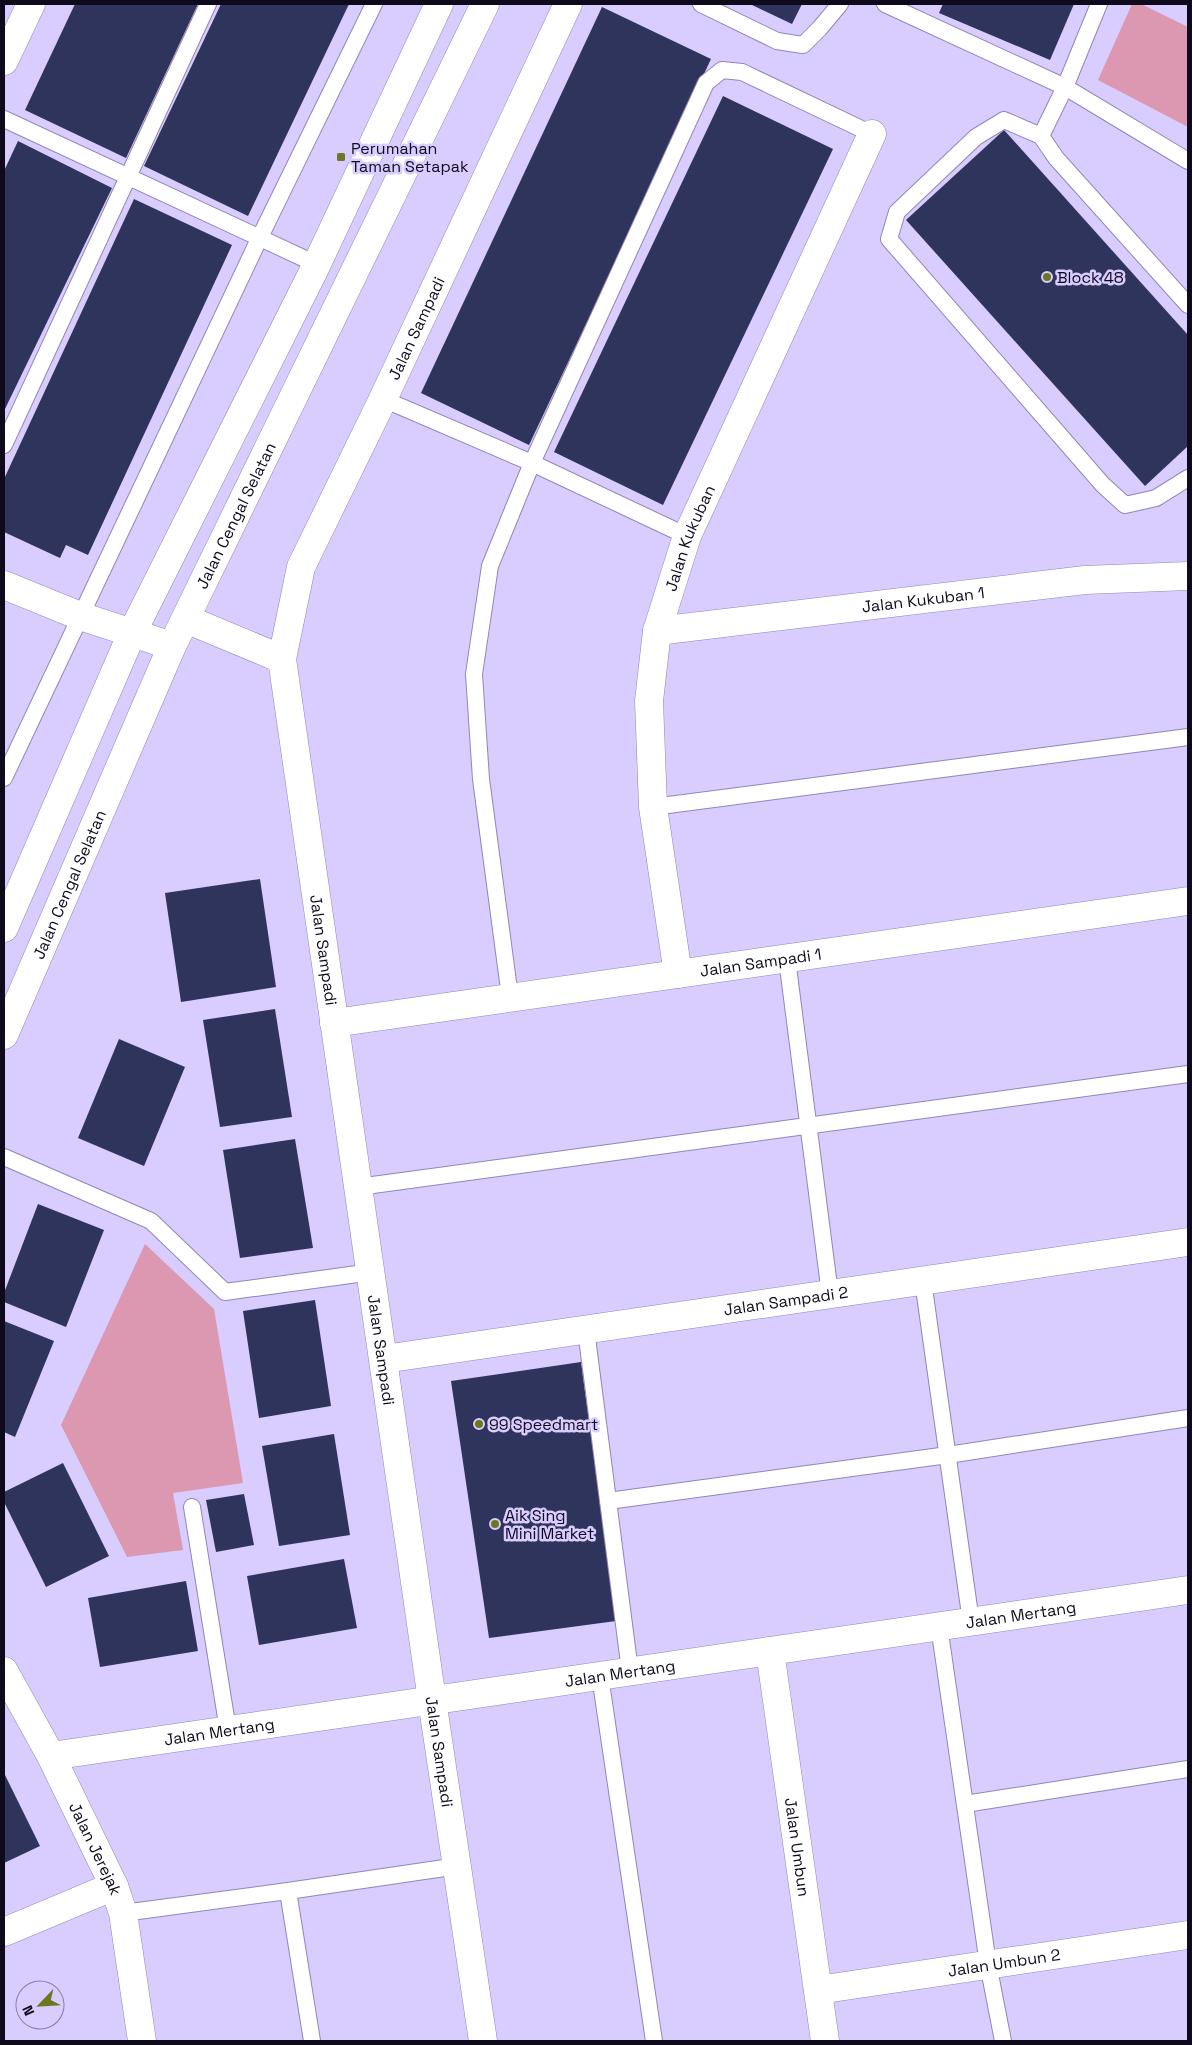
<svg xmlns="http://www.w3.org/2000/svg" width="1192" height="2045" font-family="'Space Grotesk',sans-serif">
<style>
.green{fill:#db98b0}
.building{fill:#2e345c}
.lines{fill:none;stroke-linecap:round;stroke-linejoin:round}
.service-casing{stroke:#9286b5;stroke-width:18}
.minor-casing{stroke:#9286b5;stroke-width:29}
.tertiary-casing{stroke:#9286b5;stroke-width:29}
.service{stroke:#fff;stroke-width:16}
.minor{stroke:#fff;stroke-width:28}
.tertiary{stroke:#fff;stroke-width:28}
.poi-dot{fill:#6d7722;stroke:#d9ccff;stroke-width:2}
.labels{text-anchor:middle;stroke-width:5;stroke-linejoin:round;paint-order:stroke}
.poi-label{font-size:16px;fill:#0f0a1b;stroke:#d9ccff;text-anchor:start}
.street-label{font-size:16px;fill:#0f0a1b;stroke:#d9ccff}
</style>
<rect width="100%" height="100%" fill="#d9ccff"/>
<g class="green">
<polygon points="1132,4 1141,4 1188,27 1188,127 1098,80"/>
<polygon points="145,1244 214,1309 243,1483 173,1493 183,1550 127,1557 61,1425"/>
</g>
<g class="building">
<polygon points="75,4 198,4 126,158 25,110"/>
<polygon points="221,4 349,4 248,216 144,166"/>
<polygon points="750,4 802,4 792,24"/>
<polygon points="943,4 1074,4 1050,60 939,13"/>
<polygon points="602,7 711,59 529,445 421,393"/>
<polygon points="723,96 833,149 663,505 554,452"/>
<polygon points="1004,130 1188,335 1188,446 1145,486 906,220"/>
<polygon points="18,141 112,188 4,411 4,171"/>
<polygon points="134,199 232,245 88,555 66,545 60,558 4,532 4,479"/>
<polygon points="260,879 276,987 181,1002 165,893"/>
<polygon points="275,1009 292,1117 220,1127 203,1020"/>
<polygon points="119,1039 185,1067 144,1166 78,1138"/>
<polygon points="295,1139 313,1248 240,1258 223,1150"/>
<polygon points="38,1204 104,1230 66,1327 4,1302 4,1293"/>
<polygon points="315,1300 331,1406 259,1418 243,1311"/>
<polygon points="4,1321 54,1341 15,1437 4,1432"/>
<polygon points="581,1362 616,1621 489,1638 451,1381"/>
<polygon points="334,1434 350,1535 279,1546 262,1446"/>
<polygon points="63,1463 109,1556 46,1587 4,1502 4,1492"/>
<polygon points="244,1494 254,1545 216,1552 206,1500"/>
<polygon points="344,1559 357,1628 259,1645 247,1576"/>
<polygon points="186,1581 198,1651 100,1667 88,1598"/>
<polygon points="4,1773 40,1846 4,1863"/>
</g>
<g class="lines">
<defs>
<g id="service">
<polyline points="701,4 777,41 803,45 820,28 840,4"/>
<polyline points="885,4 1065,87 1188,161"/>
<polyline points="4,119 316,264"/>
<polyline points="1041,136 1065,87 1099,4"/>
<polyline points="1188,305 1056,158 1041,136 1004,120 976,137 897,212 889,239 1103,485 1125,505 1156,498 1188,478"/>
<polyline points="383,399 532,463 687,536"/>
<polyline points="4,445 208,4"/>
<polyline points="4,778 260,237 374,4"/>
<polyline points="653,807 1188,737"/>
<polyline points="787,959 830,1294"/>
<polyline points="510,997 481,779 474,674 490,566 532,463 706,83 722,70 742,72 872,134"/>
<polyline points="4,1157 151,1221 225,1292 372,1272"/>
<polyline points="358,1187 1188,1074"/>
<polyline points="923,1281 971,1622"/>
<polyline points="586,1330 630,1671"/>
<polyline points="608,1501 948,1455 1188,1418"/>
<polyline points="192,1507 228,1730"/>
<polyline points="939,1626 988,1964 1003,2041"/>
<polyline points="600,1676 654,2041"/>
<polyline points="965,1804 1188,1769"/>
<polyline points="288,1891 312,2041"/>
<polyline points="123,1913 288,1891 458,1866"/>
</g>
<g id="minor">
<polyline points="4,61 31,4"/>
<polyline points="4,585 80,616 172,646"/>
<path id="s1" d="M186,619L282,659L432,1700L483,2041"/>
<path id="s2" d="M657,631L1085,580L1188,576"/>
<path id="s3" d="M282,659L301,567L383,399L568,4"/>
<path id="s4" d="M678,974L653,807L649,701L657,631L687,536L872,134"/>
<path id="s5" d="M334,1023L1188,901"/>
<path id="s6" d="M384,1359L1188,1242"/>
<path id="s7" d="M770,1651L825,2041"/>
<path id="s8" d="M4,1671L51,1756L114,1886L123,1913L142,2041"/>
<path id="s9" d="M51,1756L1188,1590"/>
<polyline points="4,1932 114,1886"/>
<path id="s10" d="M818,1990L1188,1935"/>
</g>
<g id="tertiary">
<polyline points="4,928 132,633 314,270 439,4"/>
<path id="s11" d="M4,1035L172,646L485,4"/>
</g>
</defs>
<use href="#service" class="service-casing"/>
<use href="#minor" class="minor-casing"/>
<use href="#tertiary" class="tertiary-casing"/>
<use href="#service" class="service"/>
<use href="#minor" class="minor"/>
<use href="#tertiary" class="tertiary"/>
</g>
<g class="poi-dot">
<rect x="336" y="152" width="10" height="10" rx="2.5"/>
<circle cx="1047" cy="277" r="5"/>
<circle cx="479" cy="1424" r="5"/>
<circle cx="495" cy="1524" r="5"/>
</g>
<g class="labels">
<g class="poi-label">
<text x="351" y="154">Perumahan<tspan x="351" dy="18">Taman Setapak</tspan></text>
<text x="1057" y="283">Block 48</text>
<text x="489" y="1430">99 Speedmart</text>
<text x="505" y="1521">Aik Sing<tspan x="505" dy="18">Mini Market</tspan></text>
</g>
<g class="street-label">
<text dy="6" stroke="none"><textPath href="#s3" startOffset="359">Jalan Sampadi</textPath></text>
<text dy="6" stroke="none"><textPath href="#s11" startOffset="569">Jalan Cengal Selatan</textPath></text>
<text dy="6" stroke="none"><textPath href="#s4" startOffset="444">Jalan Kukuban</textPath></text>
<text dy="6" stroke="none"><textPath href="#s2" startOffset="268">Jalan Kukuban 1</textPath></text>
<text dy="6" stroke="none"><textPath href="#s11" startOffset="164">Jalan Cengal Selatan</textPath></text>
<text dy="6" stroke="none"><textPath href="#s1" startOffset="398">Jalan Sampadi</textPath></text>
<text dy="6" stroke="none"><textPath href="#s5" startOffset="431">Jalan Sampadi 1</textPath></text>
<text dy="6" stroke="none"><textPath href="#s6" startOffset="406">Jalan Sampadi 2</textPath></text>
<text dy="6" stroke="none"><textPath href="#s1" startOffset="802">Jalan Sampadi</textPath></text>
<text dy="6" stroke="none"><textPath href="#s9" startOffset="980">Jalan Mertang</textPath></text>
<text dy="6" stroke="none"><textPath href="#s9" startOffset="575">Jalan Mertang</textPath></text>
<text dy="6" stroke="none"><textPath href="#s9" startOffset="170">Jalan Mertang</textPath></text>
<text dy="6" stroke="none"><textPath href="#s1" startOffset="1208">Jalan Sampadi</textPath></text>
<text dy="6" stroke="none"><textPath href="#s7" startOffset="198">Jalan Umbun</textPath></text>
<text dy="6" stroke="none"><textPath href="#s8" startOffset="200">Jalan Jerejak</textPath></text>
<text dy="6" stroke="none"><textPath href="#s10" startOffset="188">Jalan Umbun 2</textPath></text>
</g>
</g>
<rect width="1192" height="2045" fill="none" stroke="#0f0a1b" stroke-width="10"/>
<g transform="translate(40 2005) rotate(245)"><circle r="24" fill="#d9ccff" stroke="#887ea4"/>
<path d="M0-4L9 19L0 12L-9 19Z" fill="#6d7722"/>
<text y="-8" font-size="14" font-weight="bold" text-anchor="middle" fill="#0f0a1b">N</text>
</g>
</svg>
◇ ◇ ◇
**WHAT YOU WILL DO**
Your task is to collect every line above that contains the word "casing".

**ANSWER FOR THE TASK**
.service-casing{stroke:#9286b5;stroke-width:18}
.minor-casing{stroke:#9286b5;stroke-width:29}
.tertiary-casing{stroke:#9286b5;stroke-width:29}
<use href="#service" class="service-casing"/>
<use href="#minor" class="minor-casing"/>
<use href="#tertiary" class="tertiary-casing"/>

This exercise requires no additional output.